*Exercise details:*
Among the entries below, one stretch runs from the line that contains "logs alone, Uber is offering a" through the line that contains "make an impressive return. Their". Repeat that stretch exactly, ends included, and only that.

[Saved data entries]
● ● ●

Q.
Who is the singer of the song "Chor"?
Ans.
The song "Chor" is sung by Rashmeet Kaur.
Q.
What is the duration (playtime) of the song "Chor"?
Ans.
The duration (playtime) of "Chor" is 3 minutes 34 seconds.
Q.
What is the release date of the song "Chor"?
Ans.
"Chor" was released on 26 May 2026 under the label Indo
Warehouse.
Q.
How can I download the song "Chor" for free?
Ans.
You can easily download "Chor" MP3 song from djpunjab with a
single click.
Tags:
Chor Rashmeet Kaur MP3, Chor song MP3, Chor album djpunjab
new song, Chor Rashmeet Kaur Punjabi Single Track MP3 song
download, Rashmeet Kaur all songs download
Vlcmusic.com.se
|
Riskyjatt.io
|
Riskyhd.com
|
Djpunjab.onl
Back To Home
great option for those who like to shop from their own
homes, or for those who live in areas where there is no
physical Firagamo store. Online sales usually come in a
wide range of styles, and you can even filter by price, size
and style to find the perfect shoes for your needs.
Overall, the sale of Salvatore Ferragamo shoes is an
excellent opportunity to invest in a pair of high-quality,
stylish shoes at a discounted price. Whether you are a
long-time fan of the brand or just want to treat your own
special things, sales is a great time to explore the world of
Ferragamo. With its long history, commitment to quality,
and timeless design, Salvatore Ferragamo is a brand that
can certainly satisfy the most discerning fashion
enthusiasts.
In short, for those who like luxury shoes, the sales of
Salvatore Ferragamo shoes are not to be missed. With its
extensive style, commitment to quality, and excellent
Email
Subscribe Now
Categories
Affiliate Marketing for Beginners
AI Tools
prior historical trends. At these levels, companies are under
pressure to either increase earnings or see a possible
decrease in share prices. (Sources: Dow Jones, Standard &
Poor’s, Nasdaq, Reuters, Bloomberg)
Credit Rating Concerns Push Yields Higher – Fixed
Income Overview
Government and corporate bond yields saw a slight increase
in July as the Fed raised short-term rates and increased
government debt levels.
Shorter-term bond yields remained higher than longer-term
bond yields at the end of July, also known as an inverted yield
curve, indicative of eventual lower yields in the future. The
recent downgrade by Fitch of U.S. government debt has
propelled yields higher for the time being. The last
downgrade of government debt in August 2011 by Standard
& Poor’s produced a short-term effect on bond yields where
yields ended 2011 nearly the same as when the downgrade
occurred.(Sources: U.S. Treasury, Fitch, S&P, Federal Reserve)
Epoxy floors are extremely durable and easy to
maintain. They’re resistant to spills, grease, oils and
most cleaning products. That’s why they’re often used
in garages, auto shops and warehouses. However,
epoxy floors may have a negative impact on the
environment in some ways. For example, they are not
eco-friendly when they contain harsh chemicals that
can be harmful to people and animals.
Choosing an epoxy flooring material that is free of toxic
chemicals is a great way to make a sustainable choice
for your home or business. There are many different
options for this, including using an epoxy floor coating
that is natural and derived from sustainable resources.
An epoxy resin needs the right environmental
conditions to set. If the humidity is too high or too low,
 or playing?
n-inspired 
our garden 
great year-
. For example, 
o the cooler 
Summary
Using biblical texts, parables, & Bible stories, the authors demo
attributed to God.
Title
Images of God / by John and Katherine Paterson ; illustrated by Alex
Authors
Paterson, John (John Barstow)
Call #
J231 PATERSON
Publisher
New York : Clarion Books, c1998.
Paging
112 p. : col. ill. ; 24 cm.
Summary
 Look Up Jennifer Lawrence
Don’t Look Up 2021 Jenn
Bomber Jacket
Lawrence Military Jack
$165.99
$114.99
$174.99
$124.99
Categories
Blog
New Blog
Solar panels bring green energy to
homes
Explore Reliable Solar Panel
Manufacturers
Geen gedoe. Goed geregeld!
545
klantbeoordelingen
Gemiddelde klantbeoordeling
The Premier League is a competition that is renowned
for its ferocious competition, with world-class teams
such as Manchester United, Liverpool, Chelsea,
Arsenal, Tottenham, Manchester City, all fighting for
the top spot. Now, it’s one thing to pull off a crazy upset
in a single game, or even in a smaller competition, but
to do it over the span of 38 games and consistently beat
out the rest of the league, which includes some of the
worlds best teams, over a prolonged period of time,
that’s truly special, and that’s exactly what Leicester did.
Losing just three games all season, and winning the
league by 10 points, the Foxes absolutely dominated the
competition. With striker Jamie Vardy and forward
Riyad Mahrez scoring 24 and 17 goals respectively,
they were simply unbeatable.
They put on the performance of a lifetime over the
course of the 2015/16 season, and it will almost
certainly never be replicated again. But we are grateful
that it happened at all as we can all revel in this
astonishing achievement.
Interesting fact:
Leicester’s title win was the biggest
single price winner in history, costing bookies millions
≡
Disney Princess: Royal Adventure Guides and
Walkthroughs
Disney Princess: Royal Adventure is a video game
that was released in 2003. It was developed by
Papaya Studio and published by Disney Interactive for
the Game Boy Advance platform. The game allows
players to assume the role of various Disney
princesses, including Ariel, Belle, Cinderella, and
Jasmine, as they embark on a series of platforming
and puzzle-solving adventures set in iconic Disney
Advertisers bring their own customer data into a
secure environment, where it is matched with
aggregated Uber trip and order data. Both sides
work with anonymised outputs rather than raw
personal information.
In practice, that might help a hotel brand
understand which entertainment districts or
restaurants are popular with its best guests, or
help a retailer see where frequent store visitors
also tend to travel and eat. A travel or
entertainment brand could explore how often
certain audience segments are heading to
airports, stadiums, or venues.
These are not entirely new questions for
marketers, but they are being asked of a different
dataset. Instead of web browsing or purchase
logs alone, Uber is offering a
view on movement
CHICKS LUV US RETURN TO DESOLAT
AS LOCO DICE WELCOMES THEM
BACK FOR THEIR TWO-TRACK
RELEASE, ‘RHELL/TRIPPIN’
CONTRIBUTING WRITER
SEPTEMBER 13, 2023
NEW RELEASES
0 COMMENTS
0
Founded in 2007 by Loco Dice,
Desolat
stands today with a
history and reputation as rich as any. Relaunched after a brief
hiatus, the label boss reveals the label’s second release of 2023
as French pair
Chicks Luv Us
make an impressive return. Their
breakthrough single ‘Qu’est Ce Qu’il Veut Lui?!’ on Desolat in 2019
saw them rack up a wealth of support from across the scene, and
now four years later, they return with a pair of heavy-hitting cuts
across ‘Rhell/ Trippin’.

● ● ●

*Written solution:*
logs alone, Uber is offering a
view on movement
CHICKS LUV US RETURN TO DESOLAT
AS LOCO DICE WELCOMES THEM
BACK FOR THEIR TWO-TRACK
RELEASE, ‘RHELL/TRIPPIN’
CONTRIBUTING WRITER
SEPTEMBER 13, 2023
NEW RELEASES
0 COMMENTS
0
Founded in 2007 by Loco Dice,
Desolat
stands today with a
history and reputation as rich as any. Relaunched after a brief
hiatus, the label boss reveals the label’s second release of 2023
as French pair
Chicks Luv Us
make an impressive return. Their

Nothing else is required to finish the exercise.